GroqCloud is Groq's public inference API, providing access to open-weight models including Llama 3, Mixtral, Gemma, and Whisper. The service uses a REST API compatible with the OpenAI API format, making it straightforward for developers to switch from other providers with minimal code changes. GroqCloud offers a free tier with rate limits and paid tiers for higher throughput, serving a developer community that spans individual researchers, startups, and enterprise teams evaluating LLM latency requirements.

Industry Developments

The commercial and technical significance of Groq's LPU architecture was underscored in 2026 when NVIDIA reached a licensing agreement for the technology. Groq continues to operate as an independent inference cloud. The architecture may also appear in future NVIDIA hardware products under the licence terms, representing a notable validation of Groq's approach to AI inference silicon.

Comparison with GPU-Based Inference

The GPU remains the dominant hardware platform for AI training and many inference workloads because of its programming flexibility, software ecosystem maturity (particularly CUDA), and support for a wide range of model architectures and sizes.
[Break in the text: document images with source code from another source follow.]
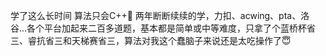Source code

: 学了这么长时间 算法只会C++🤣
两年断断续续的学，力扣、acwing、pta、洛谷...各个平台加起来二百多道题，基本都是简单或中等难度，只拿了个蓝桥杯省三、睿抗省三和天梯赛省三，算法对我这个蠢脑子来说还是太吃操作了😇
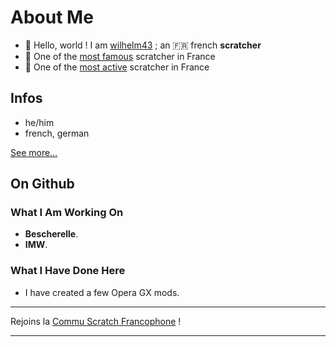# About Me

- 👋 Hello, world ! I am [wilhelm43](https://scratch.mit.edu/users/wilhelm43/) ; an 🇫🇷 french __scratcher__
- 🏅 One of the [most famous](https://scratchstats.com/wilhelm43) scratcher in France
- 📑 One of the [most active](https://postpercent.rirurin.com/users/wilhelm43) scratcher in France

## Infos

- he/him
- french, german

[See more…](https://scratch.mit.edu/projects/859566841/)

## On Github

### What I Am Working On
- **Bescherelle**.
- **IMW**.

### What I Have Done Here 
- I have created a few Opera GX mods.

----

Rejoins la [Commu Scratch Francophone](https://discord.gg/UnjbyEEVak) !

----
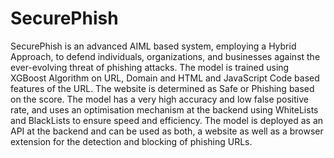 # SecurePhish
SecurePhish is an advanced AIML based system, employing a Hybrid Approach, to defend individuals, organizations, and businesses against the ever-evolving threat of phishing attacks. 
The model is trained using XGBoost Algorithm on URL, Domain and HTML and JavaScript Code based features of the URL. 
The website is determined as Safe or Phishing based on the score. The model has a very high accuracy and low false positive rate, and uses an optimisation mechanism at the backend using WhiteLists and BlackLists to ensure speed and efficiency. The model is 
deployed as an API at the backend and can be used as both, a website as well as a browser extension for the detection and blocking of phishing URLs.
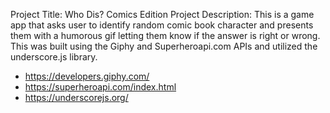 Project Title: Who Dis? Comics Edition 
Project Description: This is a game app that asks user to identify random comic book character and presents them with a humorous gif letting them know if the answer is right or wrong.
This was built using the Giphy and Superheroapi.com APIs and utilized the underscore.js library.

- https://developers.giphy.com/
- https://superheroapi.com/index.html
- https://underscorejs.org/
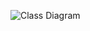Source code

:![Class Diagram](https://docs.google.com/drawings/d/18I7Fg6CTmE0s5LimI8FwSKXlY61ioaHY7mvGooyhNbY/pub?w=1119&h=640)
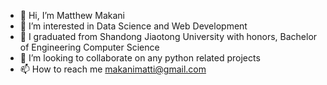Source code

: - 👋 Hi, I’m Matthew Makani
- 👀 I’m interested in Data Science and Web Development
- 🌱 I graduated from Shandong Jiaotong University with honors, Bachelor of Engineering Computer Science
- 💞️ I’m looking to collaborate on any python related projects
- 📫 How to reach me makanimatti@gmail.com

<!---
Inzwanai-Jr/Inzwanai-Jr is a ✨ special ✨ repository because its `README.md` (this file) appears on your GitHub profile.
You can click the Preview link to take a look at your changes.
--->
The LPU's advantages are most pronounced for auto-regressive text generation with models whose weight matrices fit within on-chip SRAM — a category that covers most current LLMs in the 7B to 70B parameter range. For very large models that do not fit on-chip, or for training workloads that require frequent gradient computations, GPU clusters remain the preferred infrastructure.

References

  1. Groq. (2024). The Groq LPU Explained. groq.com.
  2. Groq. (2024). Inside the LPU: Deconstructing Groq's Speed. groq.com.
  3. Voiceflow. (2026). Groq AI in 2026: Nvidia Deal, LPU Architecture, GroqCloud, and What It Means for Builders. voiceflow.com.
  4. Introl. (2025). Groq LPU Infrastructure: Ultra-Low Latency AI Inference. introl.com.
  5. NVIDIA. (2026). NVIDIA Groq 3 LPX: Inference Accelerator for Agentic AI. NVIDIA Technical Blog.